WORK TO COMPLETE: Copy out all of the items below word for word, line by line, changing nothing.

LISTED RECORDS:
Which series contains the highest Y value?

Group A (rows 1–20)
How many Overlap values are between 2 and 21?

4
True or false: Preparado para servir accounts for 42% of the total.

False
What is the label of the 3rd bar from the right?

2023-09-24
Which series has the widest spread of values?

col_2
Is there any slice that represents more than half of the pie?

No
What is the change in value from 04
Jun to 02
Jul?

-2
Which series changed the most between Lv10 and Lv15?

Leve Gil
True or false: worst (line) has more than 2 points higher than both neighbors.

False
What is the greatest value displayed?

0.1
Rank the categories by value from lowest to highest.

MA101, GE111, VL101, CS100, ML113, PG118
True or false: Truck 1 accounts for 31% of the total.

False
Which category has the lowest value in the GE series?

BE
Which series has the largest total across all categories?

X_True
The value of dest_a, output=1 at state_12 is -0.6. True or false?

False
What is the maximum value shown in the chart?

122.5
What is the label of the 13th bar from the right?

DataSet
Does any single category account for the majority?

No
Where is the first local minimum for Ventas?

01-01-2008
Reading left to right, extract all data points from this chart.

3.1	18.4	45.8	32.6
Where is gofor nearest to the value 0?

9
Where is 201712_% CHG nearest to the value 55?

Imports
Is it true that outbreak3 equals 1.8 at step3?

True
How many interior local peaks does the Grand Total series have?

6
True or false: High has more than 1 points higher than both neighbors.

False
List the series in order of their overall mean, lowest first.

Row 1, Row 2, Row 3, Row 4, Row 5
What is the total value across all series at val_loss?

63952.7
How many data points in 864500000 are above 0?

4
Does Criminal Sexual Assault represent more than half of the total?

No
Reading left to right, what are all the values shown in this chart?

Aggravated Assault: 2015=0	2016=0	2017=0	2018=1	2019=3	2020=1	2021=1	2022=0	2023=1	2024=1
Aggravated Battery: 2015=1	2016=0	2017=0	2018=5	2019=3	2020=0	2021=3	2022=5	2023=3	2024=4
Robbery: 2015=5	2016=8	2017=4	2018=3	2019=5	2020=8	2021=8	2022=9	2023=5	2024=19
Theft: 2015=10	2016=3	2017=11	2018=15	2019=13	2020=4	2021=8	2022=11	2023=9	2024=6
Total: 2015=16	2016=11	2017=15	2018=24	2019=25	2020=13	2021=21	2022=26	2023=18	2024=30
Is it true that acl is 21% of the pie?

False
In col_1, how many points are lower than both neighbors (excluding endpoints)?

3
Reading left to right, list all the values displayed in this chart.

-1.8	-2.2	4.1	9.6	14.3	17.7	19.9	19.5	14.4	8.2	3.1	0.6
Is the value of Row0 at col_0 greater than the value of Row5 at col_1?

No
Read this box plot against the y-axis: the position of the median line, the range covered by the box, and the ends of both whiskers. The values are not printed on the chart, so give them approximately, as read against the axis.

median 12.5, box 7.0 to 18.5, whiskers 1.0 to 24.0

FINAL ANSWER:
Which series contains the highest Y value?

Group A (rows 1–20)
How many Overlap values are between 2 and 21?

4
True or false: Preparado para servir accounts for 42% of the total.

False
What is the label of the 3rd bar from the right?

2023-09-24
Which series has the widest spread of values?

col_2
Is there any slice that represents more than half of the pie?

No
What is the change in value from 04
Jun to 02
Jul?

-2
Which series changed the most between Lv10 and Lv15?

Leve Gil
True or false: worst (line) has more than 2 points higher than both neighbors.

False
What is the greatest value displayed?

0.1
Rank the categories by value from lowest to highest.

MA101, GE111, VL101, CS100, ML113, PG118
True or false: Truck 1 accounts for 31% of the total.

False
Which category has the lowest value in the GE series?

BE
Which series has the largest total across all categories?

X_True
The value of dest_a, output=1 at state_12 is -0.6. True or false?

False
What is the maximum value shown in the chart?

122.5
What is the label of the 13th bar from the right?

DataSet
Does any single category account for the majority?

No
Where is the first local minimum for Ventas?

01-01-2008
Reading left to right, extract all data points from this chart.

3.1	18.4	45.8	32.6
Where is gofor nearest to the value 0?

9
Where is 201712_% CHG nearest to the value 55?

Imports
Is it true that outbreak3 equals 1.8 at step3?

True
How many interior local peaks does the Grand Total series have?

6
True or false: High has more than 1 points higher than both neighbors.

False
List the series in order of their overall mean, lowest first.

Row 1, Row 2, Row 3, Row 4, Row 5
What is the total value across all series at val_loss?

63952.7
How many data points in 864500000 are above 0?

4
Does Criminal Sexual Assault represent more than half of the total?

No
Reading left to right, what are all the values shown in this chart?

Aggravated Assault: 2015=0	2016=0	2017=0	2018=1	2019=3	2020=1	2021=1	2022=0	2023=1	2024=1
Aggravated Battery: 2015=1	2016=0	2017=0	2018=5	2019=3	2020=0	2021=3	2022=5	2023=3	2024=4
Robbery: 2015=5	2016=8	2017=4	2018=3	2019=5	2020=8	2021=8	2022=9	2023=5	2024=19
Theft: 2015=10	2016=3	2017=11	2018=15	2019=13	2020=4	2021=8	2022=11	2023=9	2024=6
Total: 2015=16	2016=11	2017=15	2018=24	2019=25	2020=13	2021=21	2022=26	2023=18	2024=30
Is it true that acl is 21% of the pie?

False
In col_1, how many points are lower than both neighbors (excluding endpoints)?

3
Reading left to right, list all the values displayed in this chart.

-1.8	-2.2	4.1	9.6	14.3	17.7	19.9	19.5	14.4	8.2	3.1	0.6
Is the value of Row0 at col_0 greater than the value of Row5 at col_1?

No
Read this box plot against the y-axis: the position of the median line, the range covered by the box, and the ends of both whiskers. The values are not printed on the chart, so give them approximately, as read against the axis.

median 12.5, box 7.0 to 18.5, whiskers 1.0 to 24.0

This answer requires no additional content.